• _EXERCISE TASK_
Translate this sentence from the Automath post into Spanish: "We need to keep track of what has already been defined, which could be done in a dictionary."

• _QUOTED TEXT_
# # #

Data Structures — Automath

by Alex Nelson, 2 January 2016

Lets examine the basic data structures underpinning Automath. This post could be viewed as an “implementation in pseudocode”. There will be many pictures translating code snippets to “what we want under the hood”.

Fortunately, there are really only a few aspects to the language: statements (“lines”), expressions, and lastly paragraphs. We can start simple, then incorporate more and more features.


There are three types of lines in Automath:

  1. Lines defining functions and constants
  2. Lines introducing primitive notions (“builtins” for a given mathematical theory)
  3. Lines expanding the context (named arguments for function declarations)

There’s a basic structure underlying all these lines, which we’ll examine first. The sole purpose for lines: defining functions (the first two cases listed), or specifying the parameters used in their definition (the last case listed).

Consider the following snippet:

* prop : TYPE := PRIM
* [a:prop] proof : TYPE := PRIM
* term : TYPE := PRIM

We need to keep track of what has already been defined, which could be done in a dictionary. The lines form a doubly linked list:

Lines form a doubly-linked list

Alternatively, in a language like Go where this is seen as bad form, I suppose we could use an array instead:

Lines form an array

The only problem with the array approach is, well, we don’t know how many lines a file has a priori. And remember, a “line” isn’t necessarily a single line of the file, we could rewrite the entire Automath program to be a single-line file.

# # #

[Data records]

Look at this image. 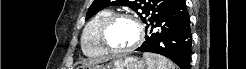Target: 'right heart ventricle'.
Returning a JSON list of instances; mask_svg holds the SVG:
<instances>
[{"instance_id": "e07e8e85", "label": "right heart ventricle", "mask_w": 246, "mask_h": 69, "mask_svg": "<svg viewBox=\"0 0 246 69\" xmlns=\"http://www.w3.org/2000/svg\"><path fill=\"white\" fill-rule=\"evenodd\" d=\"M110 9H102L87 22L82 33V49L85 55L101 57L106 51L99 41V29L103 21L112 14Z\"/></svg>"}]
</instances>
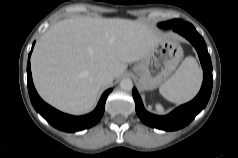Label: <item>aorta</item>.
<instances>
[{
	"label": "aorta",
	"instance_id": "1",
	"mask_svg": "<svg viewBox=\"0 0 238 158\" xmlns=\"http://www.w3.org/2000/svg\"><path fill=\"white\" fill-rule=\"evenodd\" d=\"M120 88L125 91H130L133 88V82L130 78H124L120 82Z\"/></svg>",
	"mask_w": 238,
	"mask_h": 158
}]
</instances>
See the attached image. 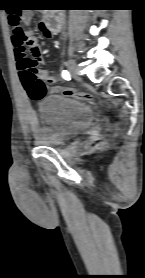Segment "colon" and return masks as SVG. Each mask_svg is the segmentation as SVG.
<instances>
[{"label": "colon", "mask_w": 145, "mask_h": 278, "mask_svg": "<svg viewBox=\"0 0 145 278\" xmlns=\"http://www.w3.org/2000/svg\"><path fill=\"white\" fill-rule=\"evenodd\" d=\"M9 25L11 27V30L13 32L14 37L19 41V43L22 46H27L28 44L31 43V37L29 32L22 27V22H21V18L18 14L13 13L9 16ZM23 55L24 51L22 50L21 52H19V55ZM64 93L67 95H74L77 96L79 98H83V99H91L92 95L90 93L87 92H83V91H77V90H73V89H64ZM33 95V93H31Z\"/></svg>", "instance_id": "obj_1"}]
</instances>
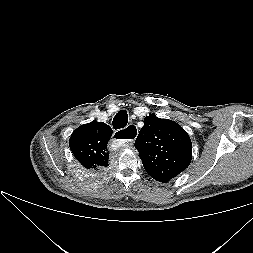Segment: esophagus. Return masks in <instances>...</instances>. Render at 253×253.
I'll list each match as a JSON object with an SVG mask.
<instances>
[{
  "label": "esophagus",
  "instance_id": "1",
  "mask_svg": "<svg viewBox=\"0 0 253 253\" xmlns=\"http://www.w3.org/2000/svg\"><path fill=\"white\" fill-rule=\"evenodd\" d=\"M122 130L114 132L113 137L115 140L120 141L122 144H127L133 142L136 139L138 134V129L136 125L130 124Z\"/></svg>",
  "mask_w": 253,
  "mask_h": 253
}]
</instances>
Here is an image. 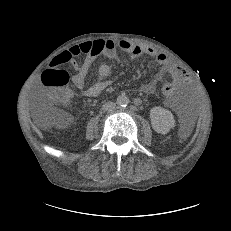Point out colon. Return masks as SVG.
I'll return each instance as SVG.
<instances>
[{
  "instance_id": "5ec220e1",
  "label": "colon",
  "mask_w": 231,
  "mask_h": 231,
  "mask_svg": "<svg viewBox=\"0 0 231 231\" xmlns=\"http://www.w3.org/2000/svg\"><path fill=\"white\" fill-rule=\"evenodd\" d=\"M59 59L56 66L47 69L42 75V82L46 87V97L49 106L43 111V121L47 127H61L67 122V114L63 110L70 101L68 89L69 74L63 69L56 68L67 58L65 55L56 57ZM161 92L167 97H173L177 93L176 84L167 79L161 84Z\"/></svg>"
}]
</instances>
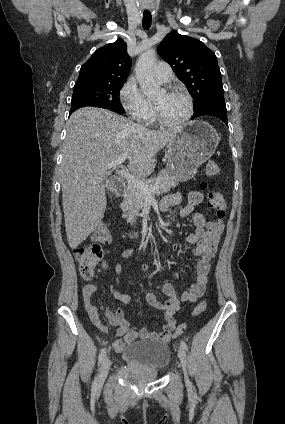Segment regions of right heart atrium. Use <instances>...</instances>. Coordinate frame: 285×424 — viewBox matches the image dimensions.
I'll use <instances>...</instances> for the list:
<instances>
[{"label": "right heart atrium", "instance_id": "right-heart-atrium-1", "mask_svg": "<svg viewBox=\"0 0 285 424\" xmlns=\"http://www.w3.org/2000/svg\"><path fill=\"white\" fill-rule=\"evenodd\" d=\"M119 99L126 113L137 121H149L153 107L143 95L134 78H129L121 87Z\"/></svg>", "mask_w": 285, "mask_h": 424}]
</instances>
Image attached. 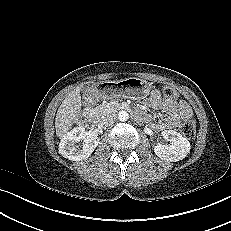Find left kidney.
I'll use <instances>...</instances> for the list:
<instances>
[{
    "label": "left kidney",
    "instance_id": "1",
    "mask_svg": "<svg viewBox=\"0 0 231 231\" xmlns=\"http://www.w3.org/2000/svg\"><path fill=\"white\" fill-rule=\"evenodd\" d=\"M162 136L169 144H158L154 147V152L160 159L176 162L184 159L190 152V142L180 133L174 130H164Z\"/></svg>",
    "mask_w": 231,
    "mask_h": 231
}]
</instances>
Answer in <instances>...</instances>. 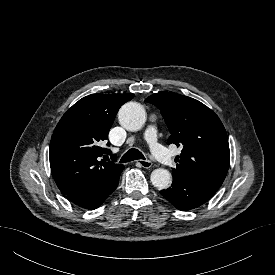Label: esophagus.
I'll use <instances>...</instances> for the list:
<instances>
[{"instance_id": "obj_1", "label": "esophagus", "mask_w": 275, "mask_h": 275, "mask_svg": "<svg viewBox=\"0 0 275 275\" xmlns=\"http://www.w3.org/2000/svg\"><path fill=\"white\" fill-rule=\"evenodd\" d=\"M138 164L143 167V168H151L152 167V162L150 160H138Z\"/></svg>"}]
</instances>
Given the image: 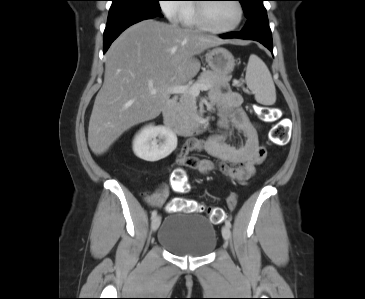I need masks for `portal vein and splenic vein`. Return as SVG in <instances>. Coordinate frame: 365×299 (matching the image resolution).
<instances>
[{
  "instance_id": "1",
  "label": "portal vein and splenic vein",
  "mask_w": 365,
  "mask_h": 299,
  "mask_svg": "<svg viewBox=\"0 0 365 299\" xmlns=\"http://www.w3.org/2000/svg\"><path fill=\"white\" fill-rule=\"evenodd\" d=\"M210 89V86L208 84H194L192 86L188 85H176L173 87H170L167 89L169 93L172 94H190L194 97L198 96L200 94V91H207ZM151 94H156L157 90L151 88L150 89Z\"/></svg>"
}]
</instances>
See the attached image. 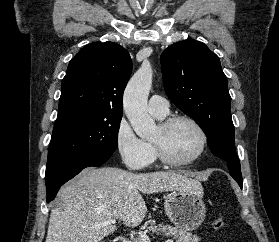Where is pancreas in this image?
Returning a JSON list of instances; mask_svg holds the SVG:
<instances>
[{"mask_svg": "<svg viewBox=\"0 0 279 242\" xmlns=\"http://www.w3.org/2000/svg\"><path fill=\"white\" fill-rule=\"evenodd\" d=\"M153 232L160 233L166 237H173L176 242H199L200 238L197 235L179 229L177 227H172L168 224H159L150 229ZM130 242H144L141 238H134Z\"/></svg>", "mask_w": 279, "mask_h": 242, "instance_id": "cf45deb5", "label": "pancreas"}]
</instances>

# # #

• _ANSWER FOR THIS EXERCISE_
Necesitamos llevar un registro de lo que ya se ha definido, lo cual podría hacerse en un diccionario.